→ Work item:
Scan the material below for lines with the word "down". Reply with the count and no other words.

→ Available data:
______
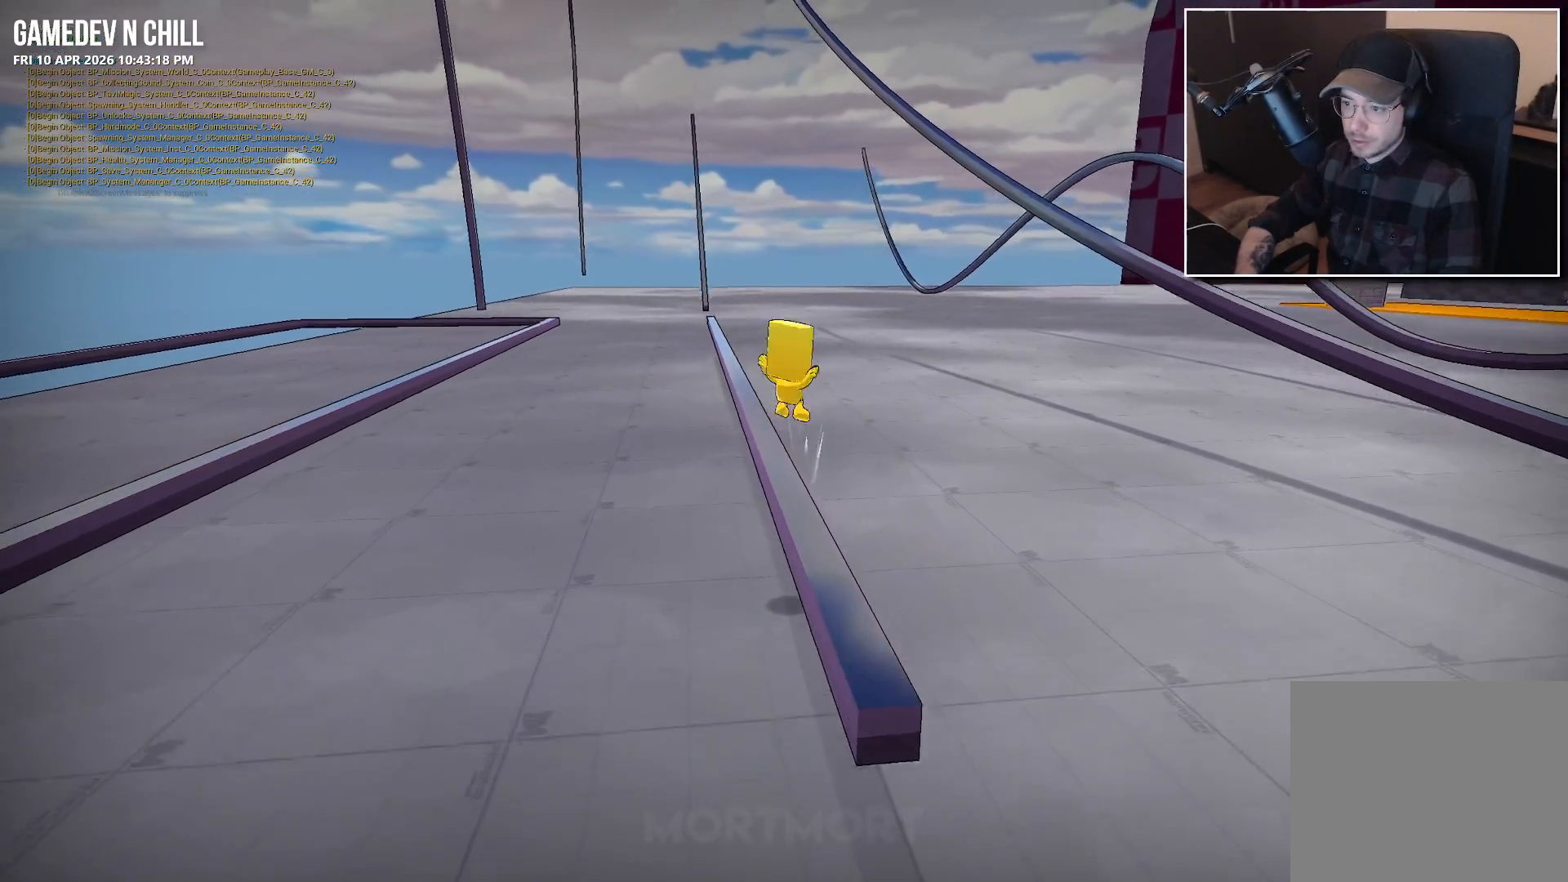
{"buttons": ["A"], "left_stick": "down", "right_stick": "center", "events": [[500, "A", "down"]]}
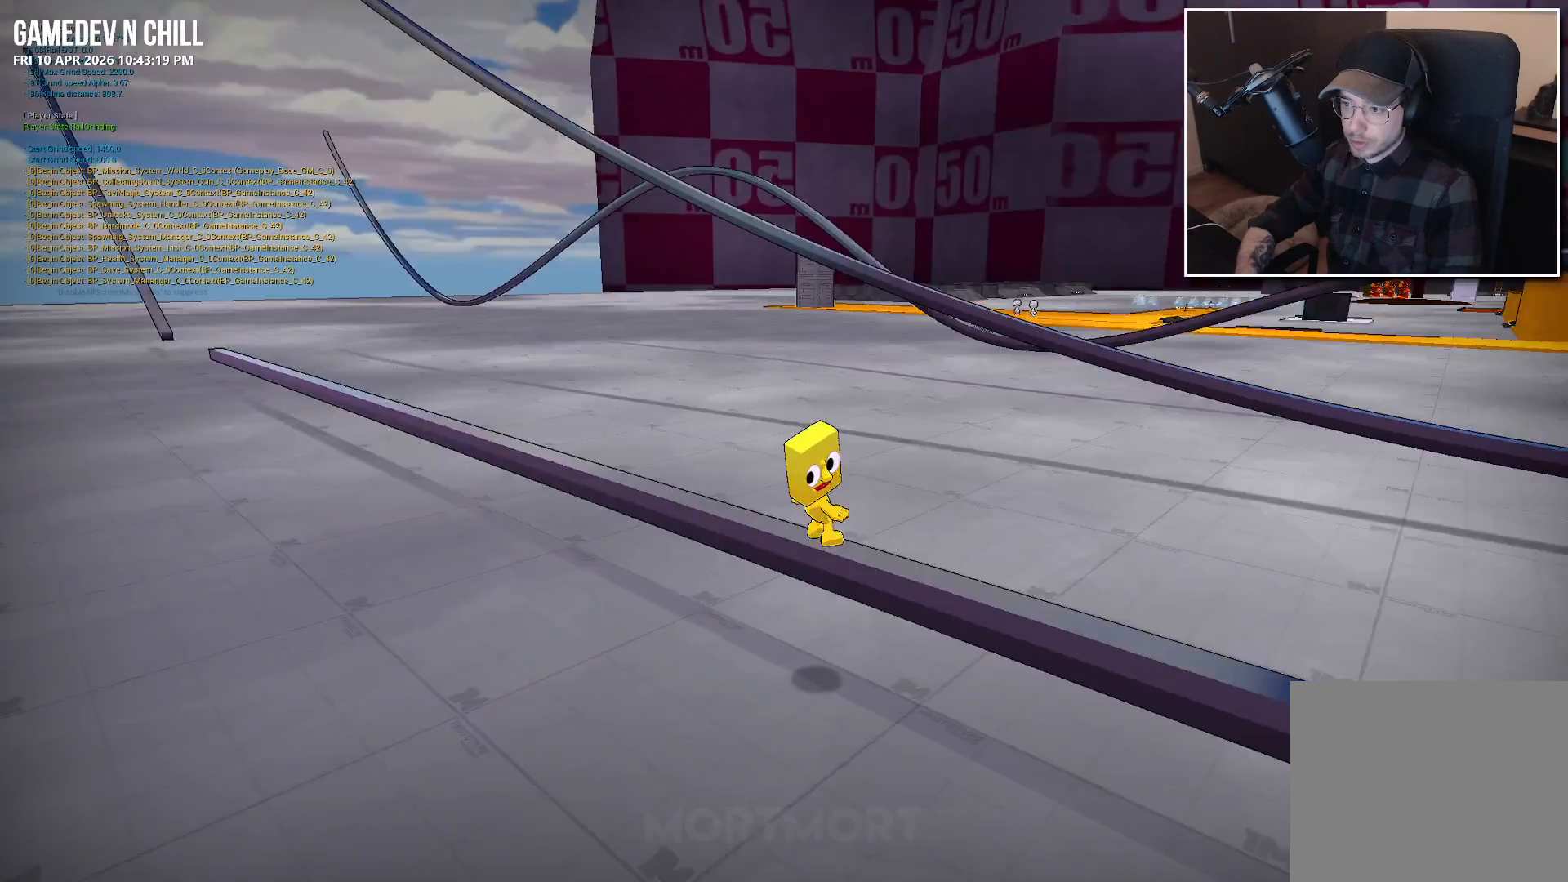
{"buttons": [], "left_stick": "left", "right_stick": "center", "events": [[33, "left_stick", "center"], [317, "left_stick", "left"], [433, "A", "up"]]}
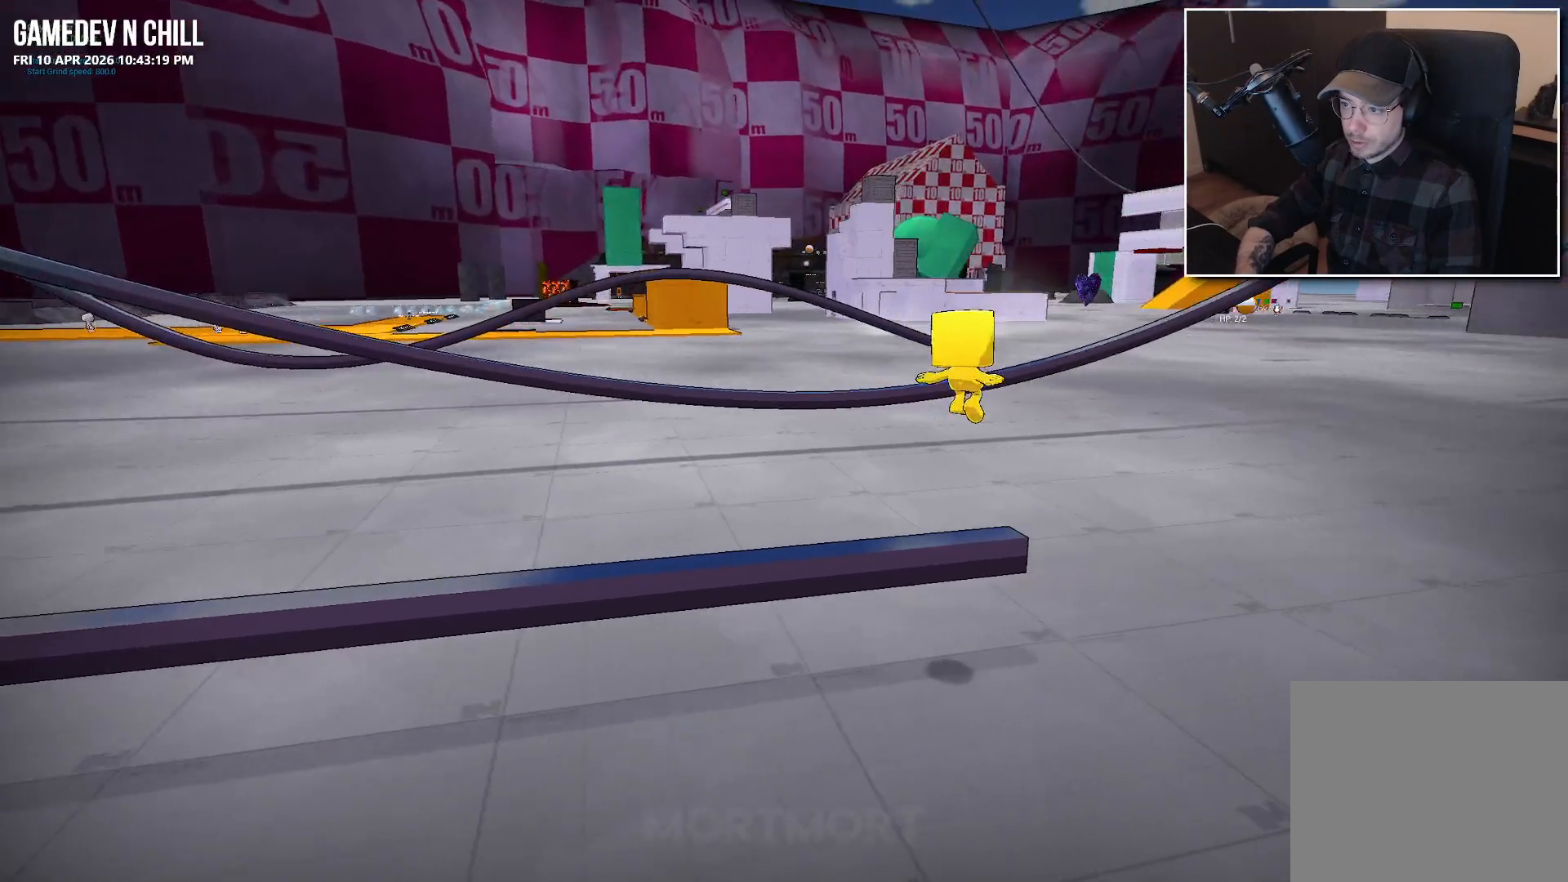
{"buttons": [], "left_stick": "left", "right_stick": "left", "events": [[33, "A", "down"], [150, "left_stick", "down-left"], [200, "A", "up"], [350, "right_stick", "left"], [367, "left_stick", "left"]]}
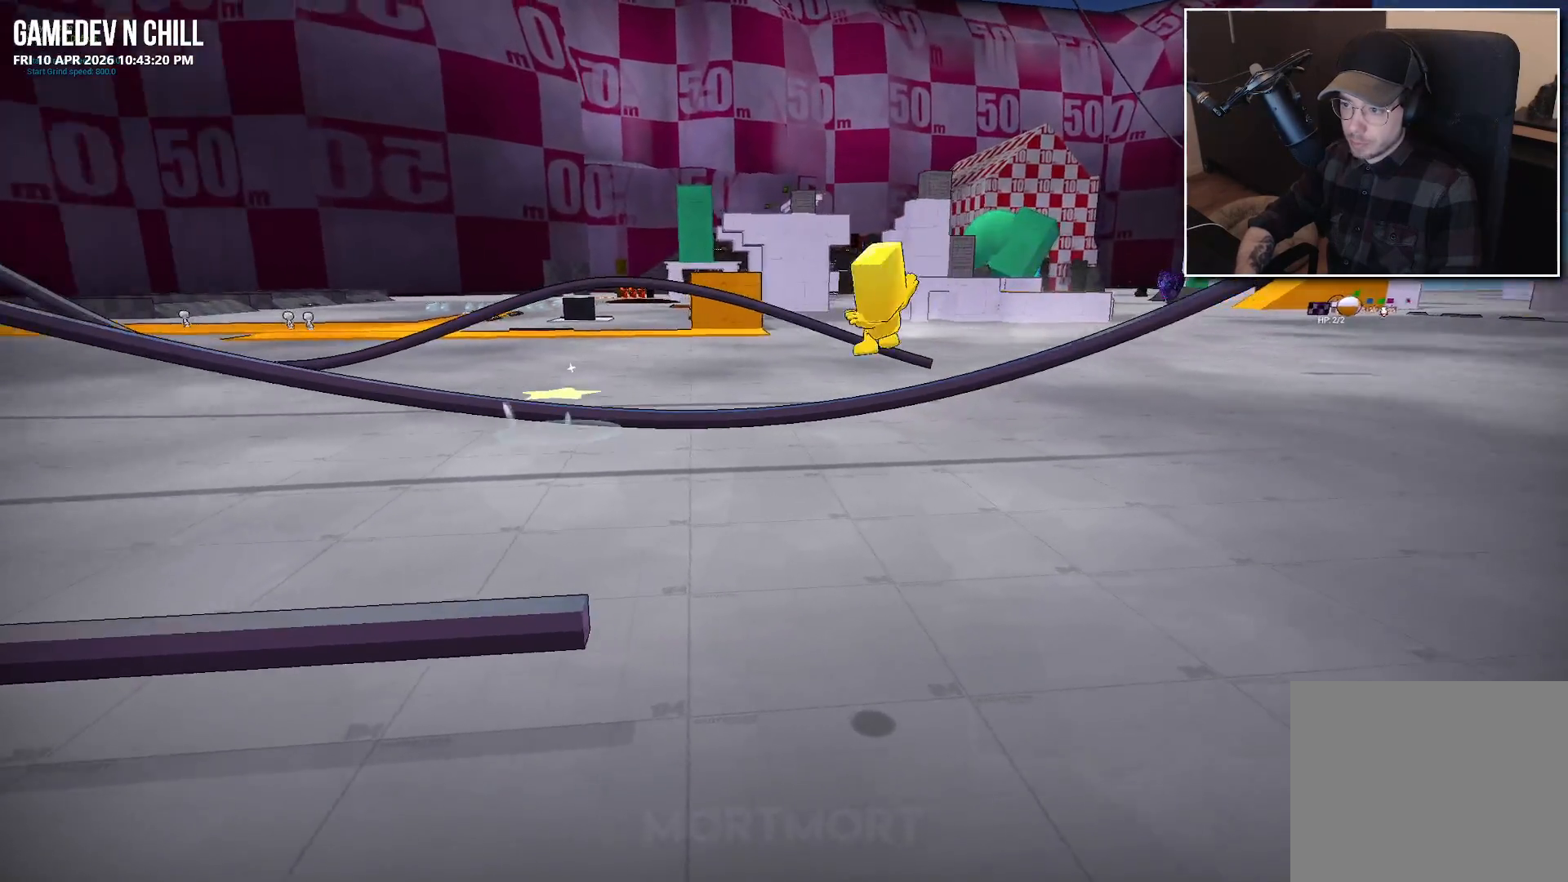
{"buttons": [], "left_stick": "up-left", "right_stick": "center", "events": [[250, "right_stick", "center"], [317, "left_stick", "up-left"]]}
______
→ Task solution:
2